However, that doesn’t mean your comfort zone is always comfortable. Maybe you have a self-image that says you can’t speak in public, so you always panic. Once, in high school, you panicked and ran off the stage when you had to give a speech. Then, as an adult, you had to make a few brief presentations and you were terrified every time. Your palms were sweating, your mouth was dry and your creativity went out the window; you couldn’t remember a thing you wanted to say. Your self-talk says you can’t do it. You’re no good at speaking in public. Maybe the other people at the presentations say the same thing, so you believe it. Now your comfort zone is about being uncomfortable. I always panic when I try to speak in public. It’s part of what you expect from yourself.

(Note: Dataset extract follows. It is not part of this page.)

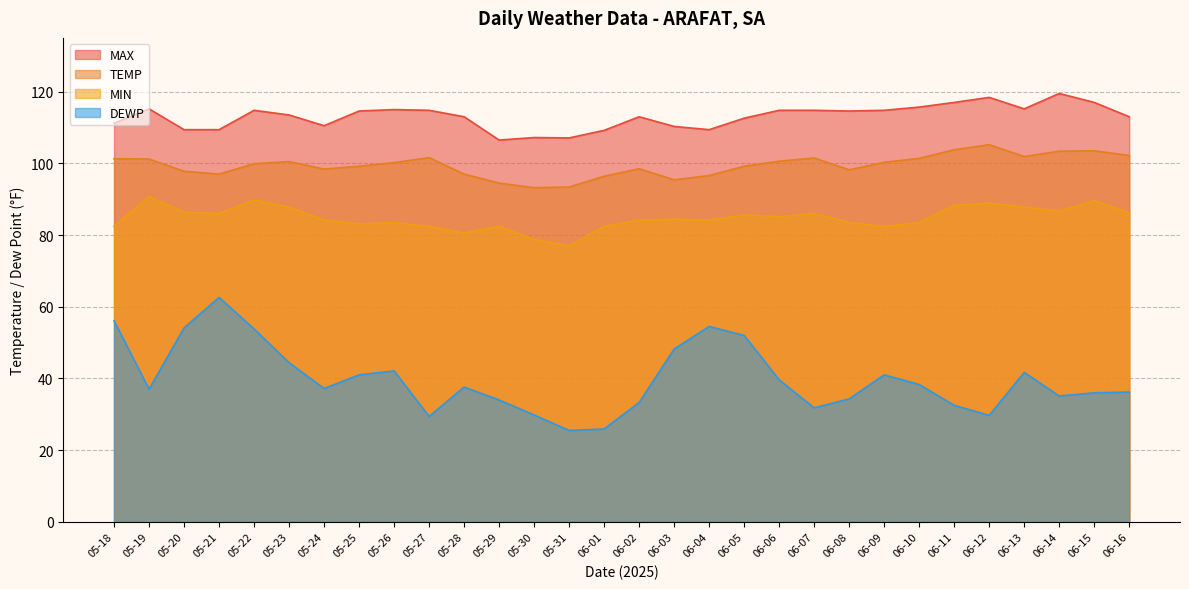

At which category is the sum across all series the highest?

05-22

So, what happens if one day you’re feeling pretty good? You realize there’s nothing to be afraid of; you know everybody in the room. Maybe you do a few breathing exercises to stay calm. And then you get up and speak with no problem at all. In fact, you almost enjoy it! Well, somewhere in your brain, alarm bells will start going off. That’s not right! That’s not who you are! Something’s wrong here! Now you feel really uncomfortable, maybe in a different way. You just don’t “feel like yourself,” even though you’ve made a breakthrough! You can run back to your comfort zone and tell yourself it was a fluke, or you can choose to get past the discomfort and change your self-image.
The same thing happens if you do something “beneath you.” Maybe you’re always on time. People know you to be very punctual. But one day, for no real reason, you’re late for a meeting. That’s not like you; you’re out of your comfort zone. That can’t be right. So, somehow, without even realizing it, you creatively correct it. You instantly have the motivation to get back to your comfort zone to be on time.

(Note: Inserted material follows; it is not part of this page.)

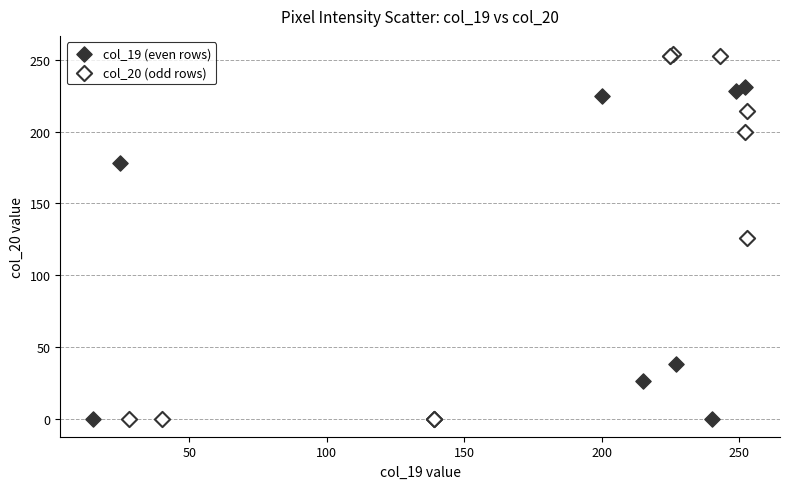

What are all the series names shown in the legend?

col_19 (even rows), col_20 (odd rows)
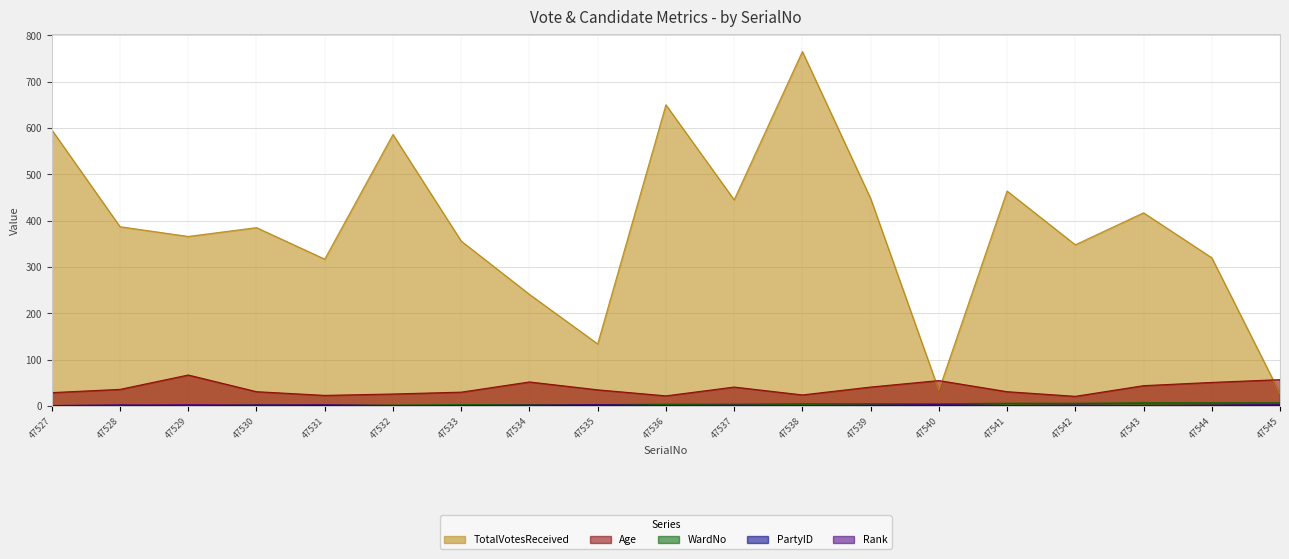

Is the value of TotalVotesReceived at 47541 greater than the value of Age at 47537?

Yes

We all have it. We all see ourselves in certain ways and do our best to maintain that self-image—for better or worse. We stay within our comfort zones in every area of our lives. If you look around a little, you’ll immediately see where the lines of that zone are drawn. Think about these questions and you’ll see what I mean:
• What types of friends are good enough for you?
• What type of house is good enough for you?
• How many units sold is good enough for you?
• How much income is good enough for you?
• How much gross is good enough for you?
All of these things say something about your self-image, both personally and for your business. They help define your comfort zone. Your business is directly driven by your comfort zone.
So, are we locked into our present comfort zone? Absolutely not. The best way to get beyond your comfort zone is to challenge the way you think about yourself. The best way to get your sales team to a new and more successful comfort zone is to challenge their current comfort zone settings. You challenge and inspire them to go where they didn’t think they could go just by affirming that they are better then average. The best salespeople focus on being the best each and every day. The entire day is part of the sales process, not just one sale. That means the salesperson is not waiting for an up, but is being proactive in finding the deal.
Decide what you want your sales to look like for a day, a week or even for the whole year. Then, when you walk onto the floor each morning, remind yourself: I sell one car a day; I’m that good at what I do. And when you make that sale, tell yourself (and keep telling yourself): That’s like me; I’m that good at what I do. Congratulations, you’ve just changed your comfort zone!